Patrick S. McCaw

Bio: Patrick S. McCaw is an academic researcher from Massachusetts Institute of Technology. The author has contributed to research in topics: Spliceosome & SR protein. The author has an hindex of 6, co-authored 6 publications receiving 4359 citations.

The gene for enhancer binding proteins E12/E47 lies at the t(1;19) breakpoint in acute leukemias.

Abstract: The gene (E2A) that codes for proteins with the properties of immunoglobulin enhancer binding factors E12/E47 was mapped to chromosome region 19p13.2-p13.3, a site associated with nonrandom translocations in acute lymphoblastic leukemias. The majority of t(1;19)(q23;p13)-carrying leukemias and cell lines studied contained rearrangements of E2A as determined by DNA blot analyses. The rearrangements altered the E2A transcriptional unit, resulting in the synthesis of a transcript larger than the normal-sized E2A mRNAs in one of the cell lines with this translocation. These observations indicate that the gene for a transcription factor is located at the breakpoint of a consistently recurring chromosomal translocation in many acute leukemias and suggest a direct role for alteration of such factors in the pathogenesis of some malignancies.

New proteins related to the Ser-Arg family of splicing factors.

Abstract: A family of six highly conserved proteins that contain domains rich in alternating serine/arginine residues (SR proteins) function in the regulation of splice site selection and are required for splicing. Using a selective precipitation method, more than 35 proteins were detected in nuclear extracts of HeLa cells that co-fractionate with the defined SR family. Many of these proteins were recognized by three monoclonal antibodies that bind to distinct phosphoepitopes on SR proteins. Two of these SR-related proteins were identified as the nuclear matrix antigens B1C8 and B4A11, which previously have been implicated in splicing. A subset of SR proteins, in their phosphorylated state, are associated with spliceosome complexes through both steps of the splicing reaction, remaining preferentially bound to complexes containing the exon-product. In contrast, other SR-related proteins appear to remain specifically associated with the intron-Iariat complex. The results indicate the existence of a potentially large group of SR-related proteins, and also suggest possible additional functions of SR proteins at a post-splicing level.

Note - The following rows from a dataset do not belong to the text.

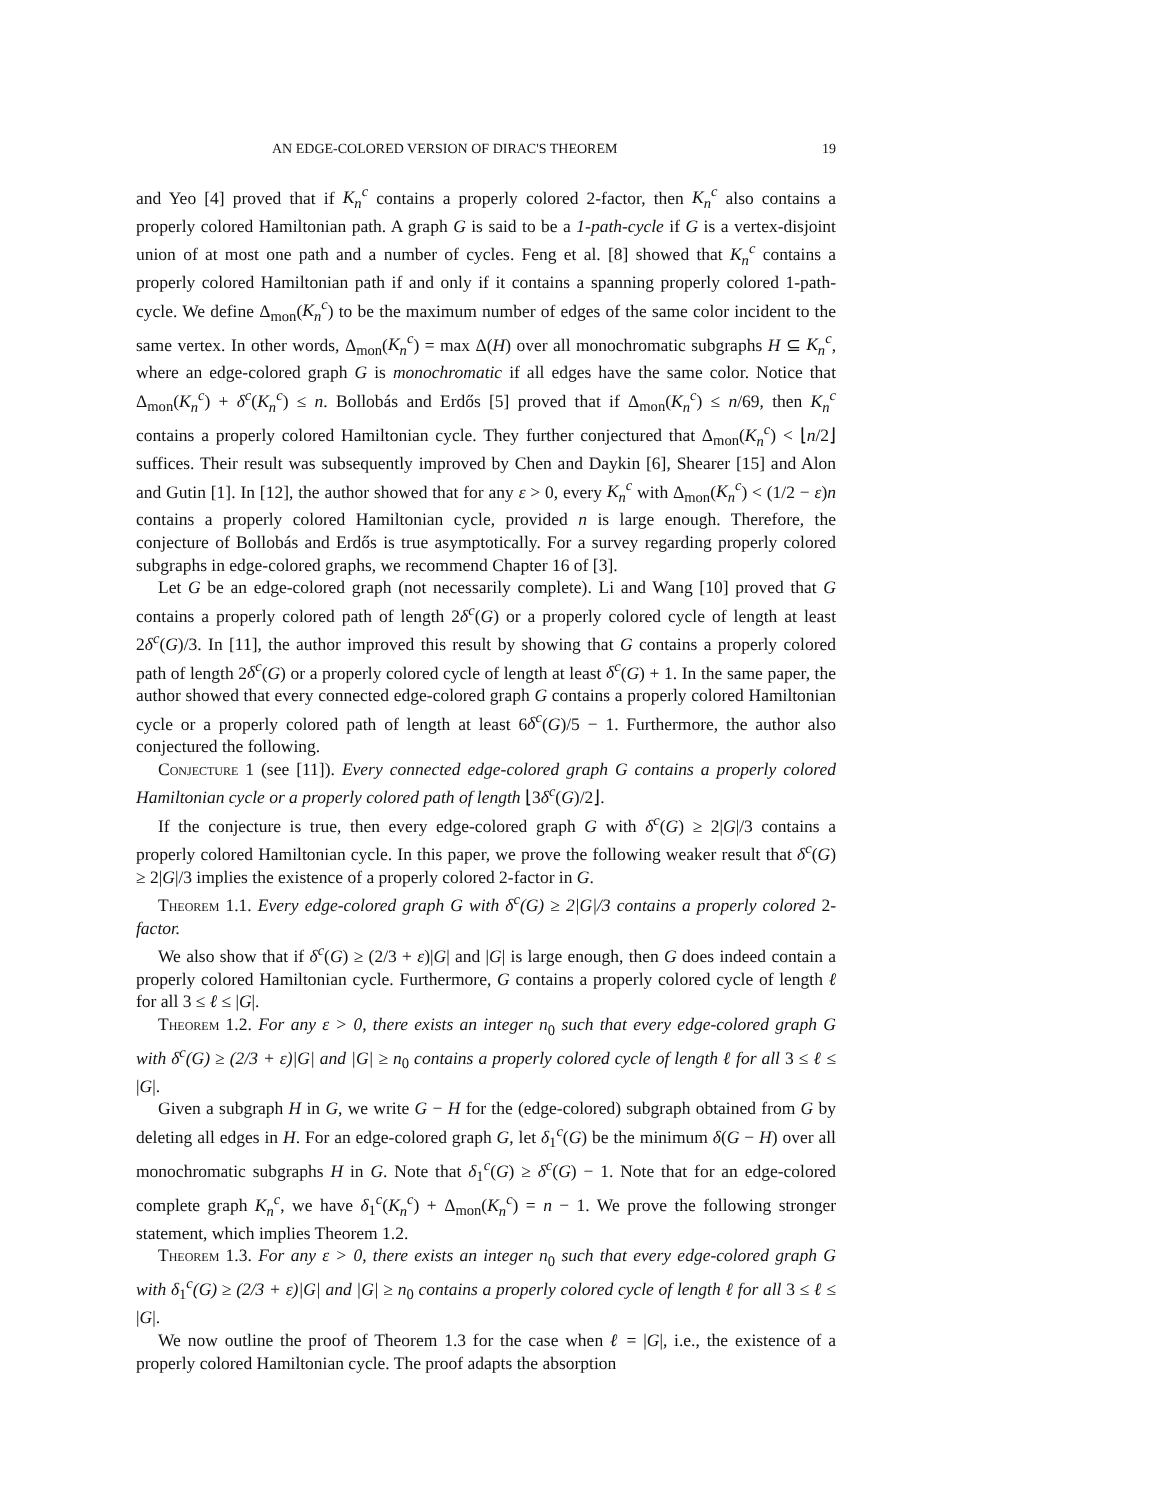AN EDGE-COLORED VERSION OF DIRAC'S THEOREM 19
and Yeo [4] proved that if K<sub>n</sub><sup>c</sup> contains a properly colored 2-factor, then K<sub>n</sub><sup>c</sup> also contains a properly colored Hamiltonian path. A graph G is said to be a 1-path-cycle if G is a vertex-disjoint union of at most one path and a number of cycles. Feng et al. [8] showed that K<sub>n</sub><sup>c</sup> contains a properly colored Hamiltonian path if and only if it contains a spanning properly colored 1-path-cycle. We define Δ<sub>mon</sub>(K<sub>n</sub><sup>c</sup>) to be the maximum number of edges of the same color incident to the same vertex. In other words, Δ<sub>mon</sub>(K<sub>n</sub><sup>c</sup>) = max Δ(H) over all monochromatic subgraphs H ⊆ K<sub>n</sub><sup>c</sup>, where an edge-colored graph G is monochromatic if all edges have the same color. Notice that Δ<sub>mon</sub>(K<sub>n</sub><sup>c</sup>) + δ<sup>c</sup>(K<sub>n</sub><sup>c</sup>) ≤ n. Bollobás and Erdős [5] proved that if Δ<sub>mon</sub>(K<sub>n</sub><sup>c</sup>) ≤ n/69, then K<sub>n</sub><sup>c</sup> contains a properly colored Hamiltonian cycle. They further conjectured that Δ<sub>mon</sub>(K<sub>n</sub><sup>c</sup>) < ⌊n/2⌋ suffices. Their result was subsequently improved by Chen and Daykin [6], Shearer [15] and Alon and Gutin [1]. In [12], the author showed that for any ε > 0, every K<sub>n</sub><sup>c</sup> with Δ<sub>mon</sub>(K<sub>n</sub><sup>c</sup>) < (1/2 − ε)n contains a properly colored Hamiltonian cycle, provided n is large enough. Therefore, the conjecture of Bollobás and Erdős is true asymptotically. For a survey regarding properly colored subgraphs in edge-colored graphs, we recommend Chapter 16 of [3].
Let G be an edge-colored graph (not necessarily complete). Li and Wang [10] proved that G contains a properly colored path of length 2δ<sup>c</sup>(G) or a properly colored cycle of length at least 2δ<sup>c</sup>(G)/3. In [11], the author improved this result by showing that G contains a properly colored path of length 2δ<sup>c</sup>(G) or a properly colored cycle of length at least δ<sup>c</sup>(G) + 1. In the same paper, the author showed that every connected edge-colored graph G contains a properly colored Hamiltonian cycle or a properly colored path of length at least 6δ<sup>c</sup>(G)/5 − 1. Furthermore, the author also conjectured the following.
Conjecture 1 (see [11]). Every connected edge-colored graph G contains a properly colored Hamiltonian cycle or a properly colored path of length ⌊3δ<sup>c</sup>(G)/2⌋.
If the conjecture is true, then every edge-colored graph G with δ<sup>c</sup>(G) ≥ 2|G|/3 contains a properly colored Hamiltonian cycle. In this paper, we prove the following weaker result that δ<sup>c</sup>(G) ≥ 2|G|/3 implies the existence of a properly colored 2-factor in G.
Theorem 1.1. Every edge-colored graph G with δ<sup>c</sup>(G) ≥ 2|G|/3 contains a properly colored 2-factor.
We also show that if δ<sup>c</sup>(G) ≥ (2/3 + ε)|G| and |G| is large enough, then G does indeed contain a properly colored Hamiltonian cycle. Furthermore, G contains a properly colored cycle of length ℓ for all 3 ≤ ℓ ≤ |G|.
Theorem 1.2. For any ε > 0, there exists an integer n<sub>0</sub> such that every edge-colored graph G with δ<sup>c</sup>(G) ≥ (2/3 + ε)|G| and |G| ≥ n<sub>0</sub> contains a properly colored cycle of length ℓ for all 3 ≤ ℓ ≤ |G|.
Given a subgraph H in G, we write G − H for the (edge-colored) subgraph obtained from G by deleting all edges in H. For an edge-colored graph G, let δ<sub>1</sub><sup>c</sup>(G) be the minimum δ(G − H) over all monochromatic subgraphs H in G. Note that δ<sub>1</sub><sup>c</sup>(G) ≥ δ<sup>c</sup>(G) − 1. Note that for an edge-colored complete graph K<sub>n</sub><sup>c</sup>, we have δ<sub>1</sub><sup>c</sup>(K<sub>n</sub><sup>c</sup>) + Δ<sub>mon</sub>(K<sub>n</sub><sup>c</sup>) = n − 1. We prove the following stronger statement, which implies Theorem 1.2.
Theorem 1.3. For any ε > 0, there exists an integer n<sub>0</sub> such that every edge-colored graph G with δ<sub>1</sub><sup>c</sup>(G) ≥ (2/3 + ε)|G| and |G| ≥ n<sub>0</sub> contains a properly colored cycle of length ℓ for all 3 ≤ ℓ ≤ |G|.
We now outline the proof of Theorem 1.3 for the case when ℓ = |G|, i.e., the existence of a properly colored Hamiltonian cycle. The proof adapts the absorption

SC35-mediated reconstitution of splicing in U2AF-depleted nuclear extract

Abstract: Assembly of the mammalian spliceosome is known to proceed in an ordered fashion through several discrete complexes, but the mechanism of this assembly process may not be universal. In an early step, pre-mRNAs are committed to the splicing pathway through association with U1 small nuclear ribonucleoprotein (snRNP) and non-snRNP splicing factors, including U2AF and members of the SR protein family. As a means of studying the steps of spliceosome assembly, we have prepared HeLa nuclear extracts specifically depleted of the splicing factor U2AF. Surprisingly, the SR protein SC35 can functionally substitute for U2AF65 in the reconstitution of pre-mRNA splicing in U2AF-depleted extracts. This reconstitution is substrate-specific and is reminiscent of the SC35-mediated reconstitution of splicing in extracts depleted of U1 snRNP. However, SC35 reconstitution of splicing in U2AF-depleted extracts is dependent on the presence of functional U1 snRNP. These observations suggest that there are at least three distinguishable mechanisms for the binding of U2 snRNP to the pre-mRNA, including U2AF-dependent and -independent pathways.

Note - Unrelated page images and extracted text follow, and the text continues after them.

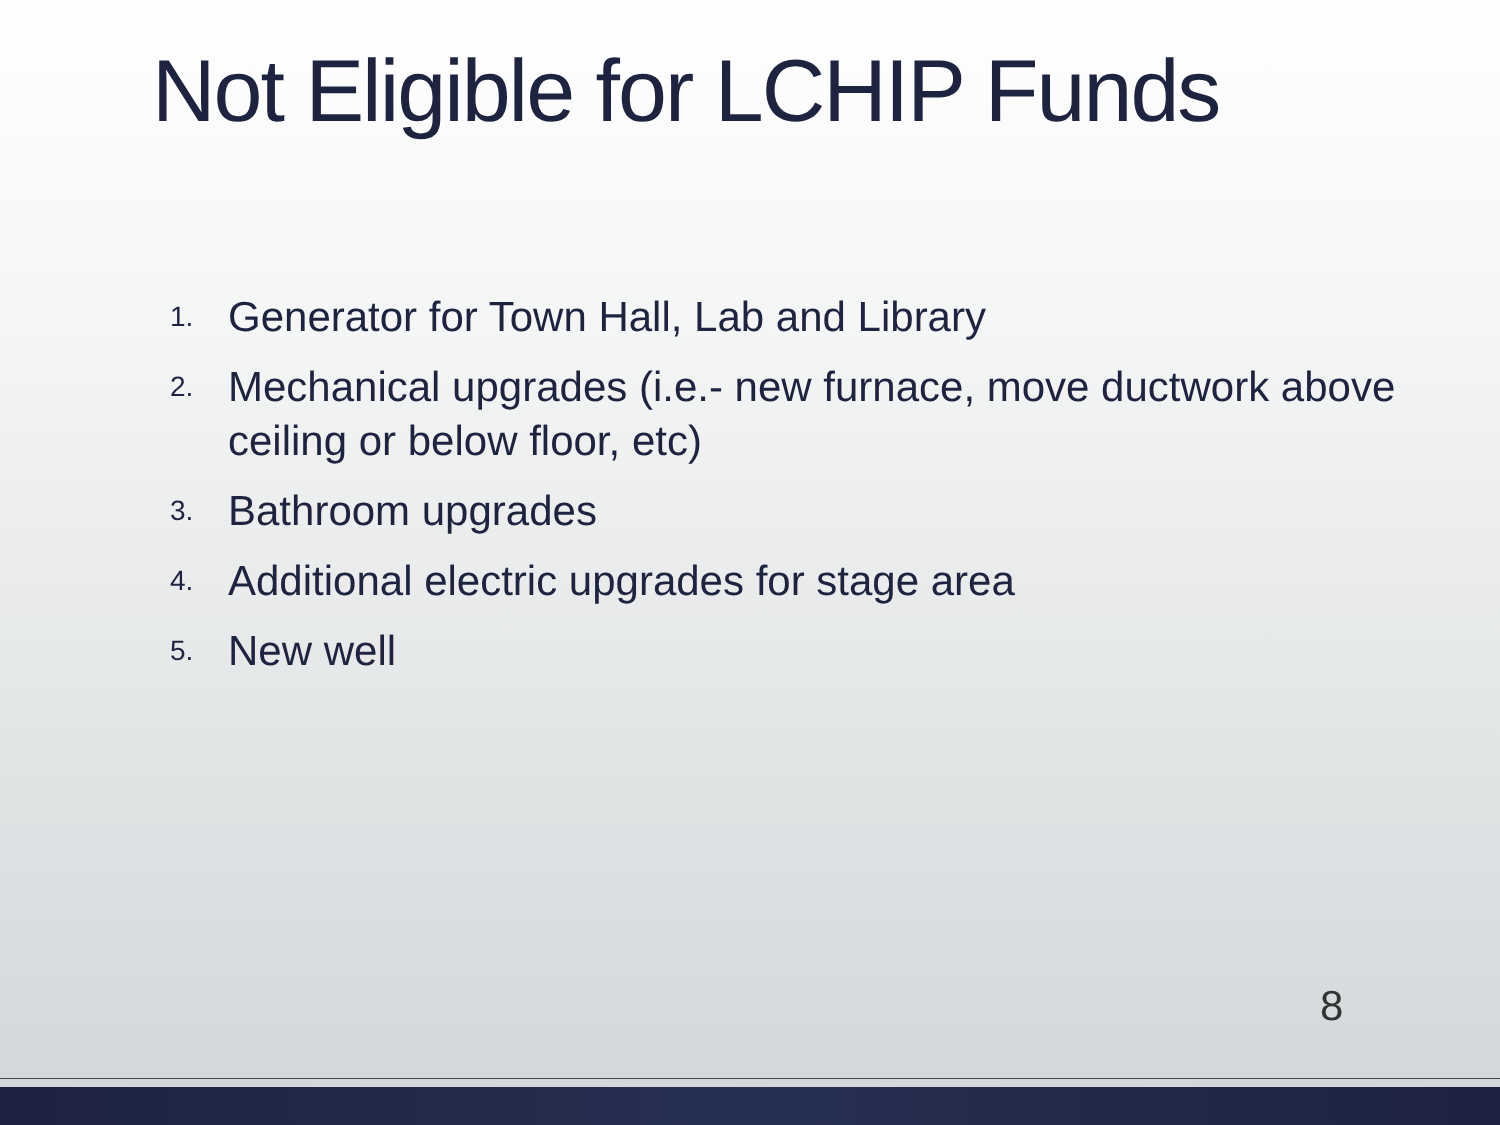Not Eligible for LCHIP Funds
1. Generator for Town Hall, Lab and Library
2. Mechanical upgrades (i.e.- new furnace, move ductwork above ceiling or below floor, etc)
3. Bathroom upgrades
4. Additional electric upgrades for stage area
5. New well
8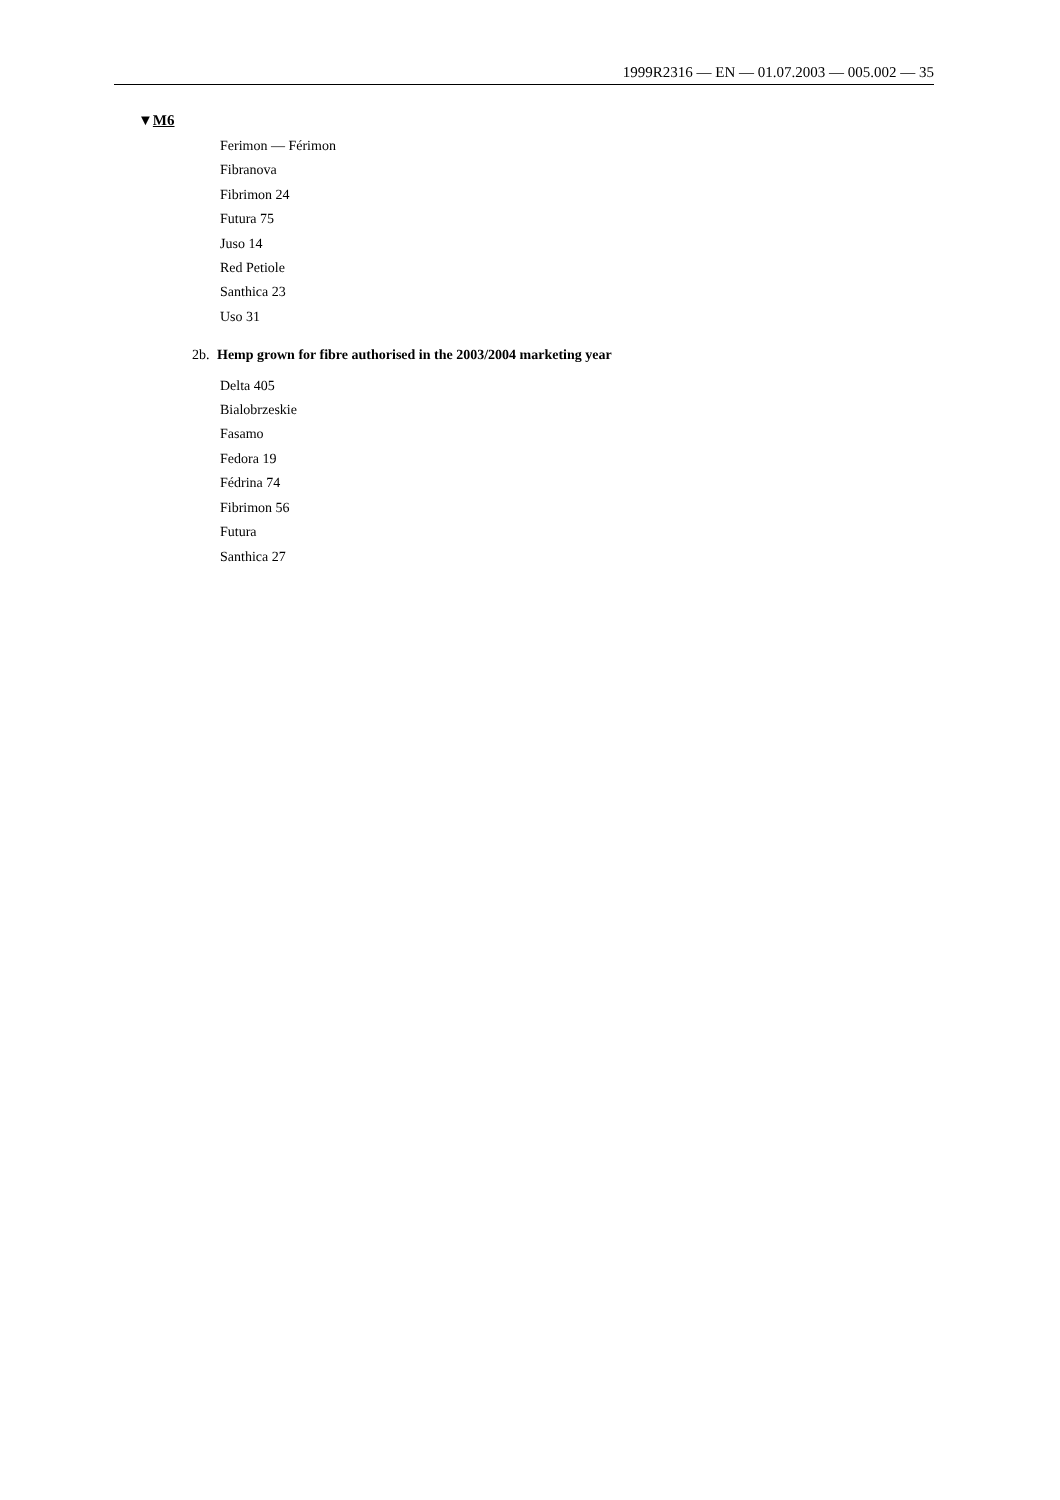1999R2316 — EN — 01.07.2003 — 005.002 — 35
▼M6
Ferimon — Férimon
Fibranova
Fibrimon 24
Futura 75
Juso 14
Red Petiole
Santhica 23
Uso 31
2b. Hemp grown for fibre authorised in the 2003/2004 marketing year
Delta 405
Bialobrzeskie
Fasamo
Fedora 19
Fédrina 74
Fibrimon 56
Futura
Santhica 27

NeuN, a neuronal specific nuclear protein in vertebrates.

Abstract: A battery of monoclonal antibodies (mAbs) against brain cell nuclei has been generated by repeated immunizations. One of these, mAb A60, recognizes a vertebrate nervous system- and neuron-specific nuclear protein that we have named NeuN (Neuronal Nuclei). The expression of NeuN is observed in most neuronal cell types throughout the nervous system of adult mice. However, some major cell types appear devoid of immunoreactivity including cerebellar Purkinje cells, olfactory bulb mitral cells, and retinal photoreceptor cells. NeuN can also be detected in neurons in primary cerebellar cultures and in retinoic acid-stimulated P19 embryonal carcinoma cells. Immunohistochemically detectable NeuN protein first appears at developmental timepoints which correspond with the withdrawal of the neuron from the cell cycle and/or with the initiation of terminal differentiation of the neuron. NeuN is a soluble nuclear protein, appears as 3 bands (46-48 × 10(3) M(r)) on immunoblots, and binds to DNA in vitro. The mAb crossreacts immunohistochemically with nervous tissue from rats, chicks, humans, and salamanders. This mAb and the protein recognized by it serve as an excellent marker for neurons in the central and peripheral nervous systems in both the embryo and adult, and the protein may be important in the determination of neuronal phenotype.